No matter how you slice it, Dave Chappelle’s recent Netflix comedy special “Sticks and Stones” was the stand-up comedy talk of the town. The controversy surrounding it has created two camps, and as everything else does nowadays, these camps tend to be divided by political lines.
Chappelle’s stand-up routine was not politically correct, and while he says things that much of the right would disagree with, the right applauded the special as a celebration of free speech and hard truths. The left, however, hated it with the loathing of a Clinton on election night.
It’s no wonder either. When the crowd thought Chapelle was making fun of Trump, Chappelle was actually making fun of them. He also said some things about guns and abortion that the left truly didn’t appreciate. If you have the ability to do so, I recommend that you go see it for yourself. As I detail in a previous article, all the bad things you hear about it are things said by a leftist media that is aghast that someone would dare fall outside the approved boundaries they’ve set.
In fact, the left has attempted to wreck the special’s success in any way possible, and this includes critics who are letting their bias show on Rotten Tomatoes. For some time, Chappelle’s special sported a 0% rating on the critic site, withe every critic’s judgment a bit more ridiculous than the next.
“Like dropping in on a rascally uncle who doesn’t know, or doesn’t care, how much he’s disappointing you,” wrote Inkoo Kang of Slate.
“Sticks and Stones is designed to generate inflammatory coverage… It’s a symbiotic cycle with no end in sight, and it’s become the last thing a beloved provocateur should ever want to be: predictable,” wrote Allison Herman of The Ringer.
“”Sticks & Stones” isn’t necessarily a failure, it just feels like Chappelle presenting half-formed material with few jokes that truly hit hard and stand out,” said Alci Rengifo of Entertainment Voice.
I’m not a professional movie critic, but I do make a living being a cultural critic and I can tell you that a lot of these judgments are off the mark. Only one or two of Chappelle’s jokes don’t necessarily land, and while he was being provocative, it wasn’t being provocative for the sake of it like Amy Schumer tends to do. He was doing so with a point attached, almost like a dare to become angry with him and prove him right. It’s very South Parkian.
But I don’t think Chappelle’s special needs to be defended. I think the critics need to defend their ratings. What’s more, I think it’s time that Rotten Tomatoes release the audience score, which it still hasn’t done, but I digress.
Everyone is entitled to their opinions, and critics not liking something and explaining why is fine. My problem with a lot of these reviews is that it’s clear that many of these critics are mad because Chappelle’s jokes didn’t pass the partisan smell test for the left. The funny part is that Chappelle’s jokes didn’t necessarily fall on one side or another. He said things both sides can agree on or laugh about.

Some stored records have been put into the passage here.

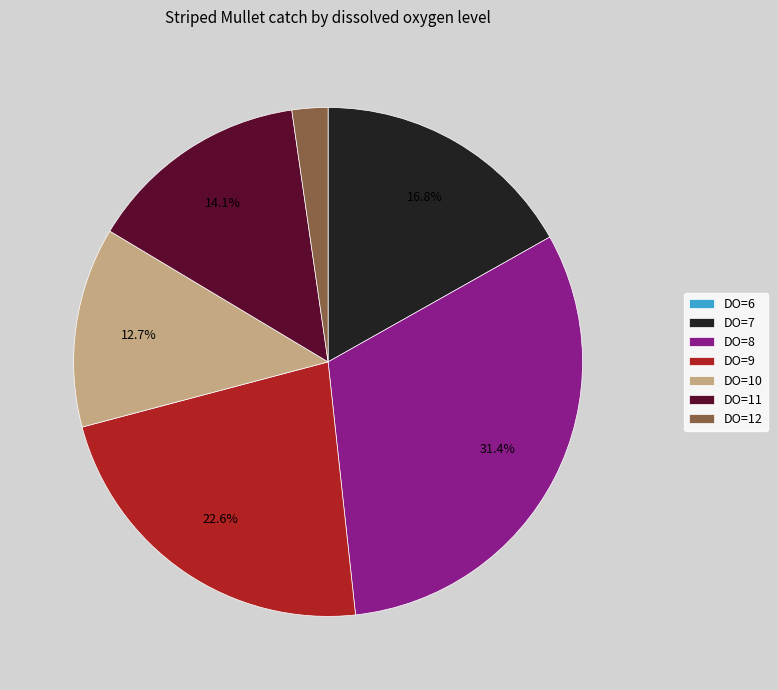

What percentage is NOT represented by DO=8?

68.6%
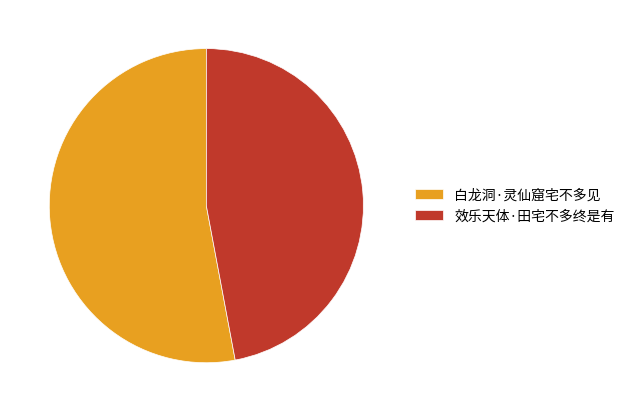

Rank the categories by value from lowest to highest.

效乐天体·田宅不多终是有, 白龙洞·灵仙窟宅不多见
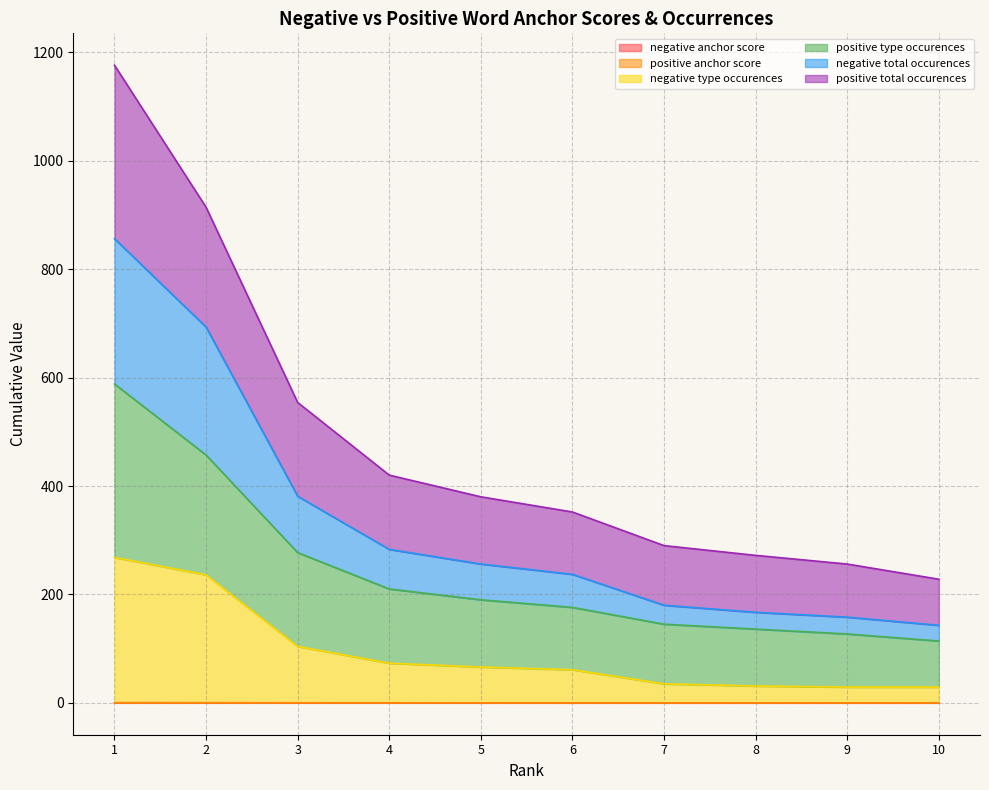

Where is negative type occurences nearest to the value 148?

3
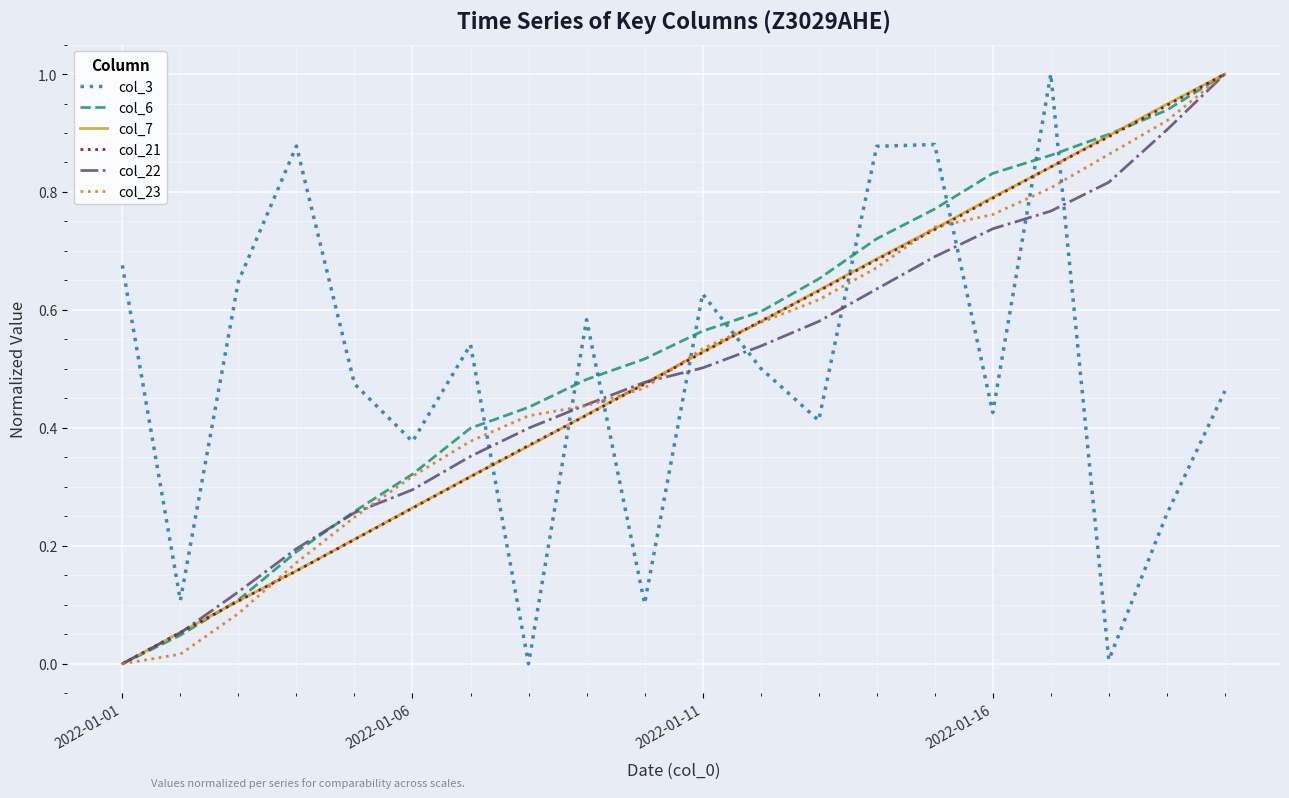

What is the maximum value for col_7?

1.0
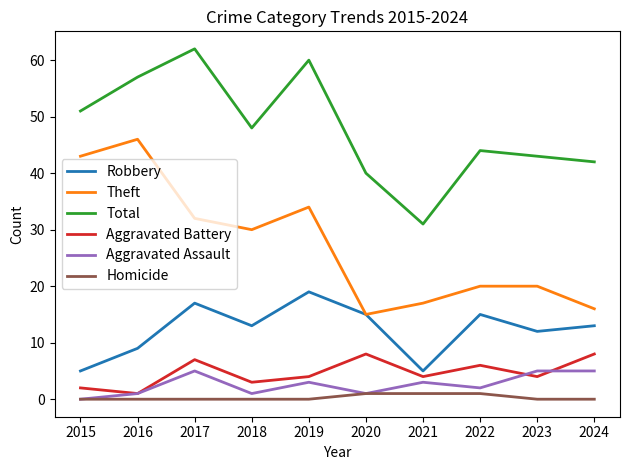

What is the total value across all series at 2021?

61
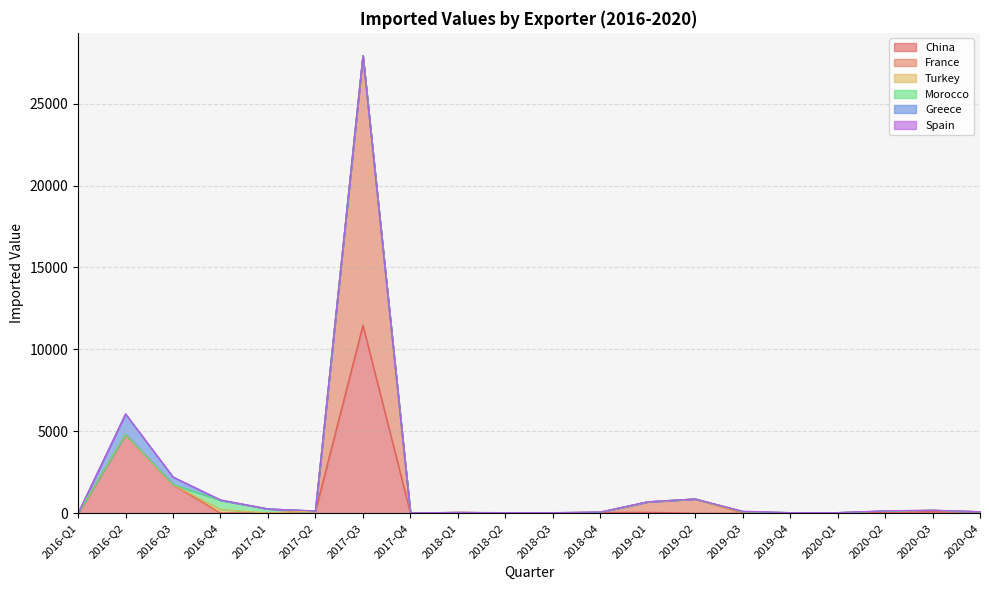

Which category has the highest value in the Turkey series?

2016-Q4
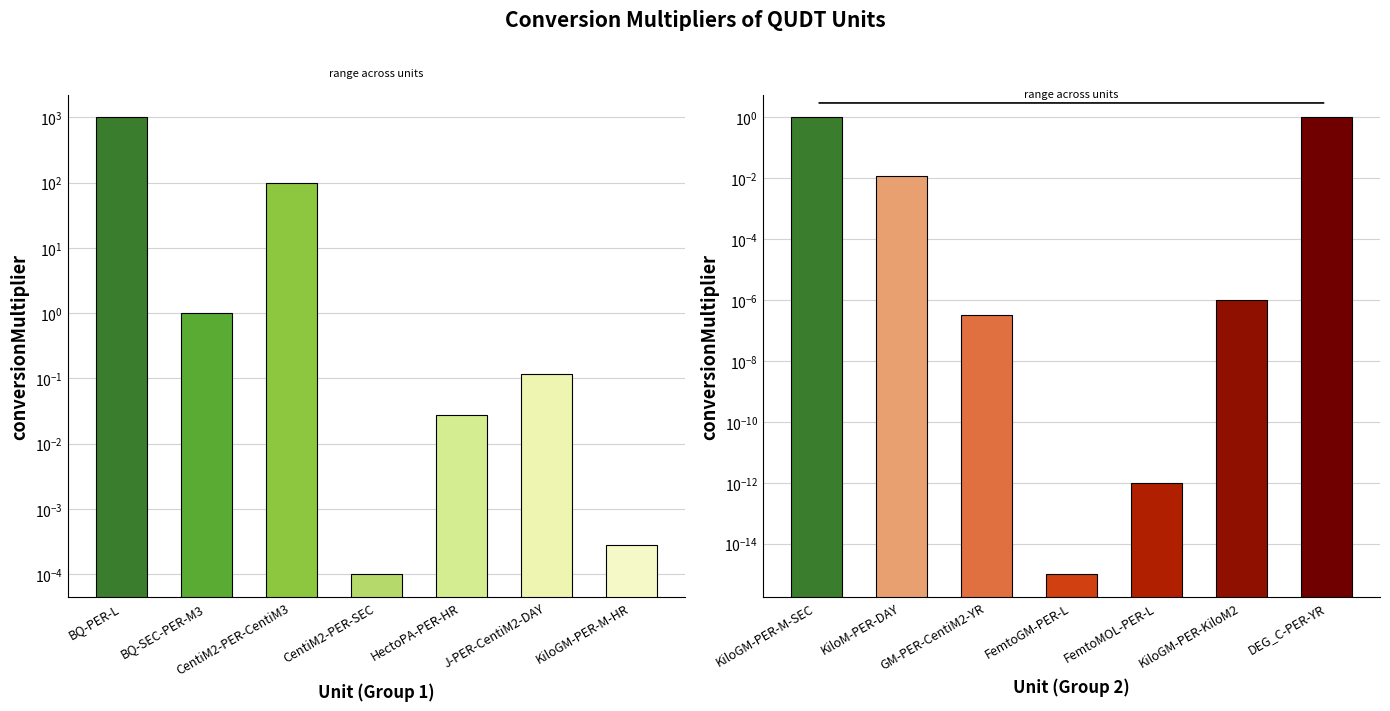

What is the difference between the maximum and minimum values?

1.0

But centrism can’t be tolerated in any degree, and Chappelle screwed up in their eyes by making things that they consider holy to be laughing matters.
In other words, the left is angry that Chappelle practiced comedy.
It should be noted that, as of this writing, one critic has at least given the special a positive score, boosting Chappelle’s “Sticks and Stones” up to a whopping 17 percent.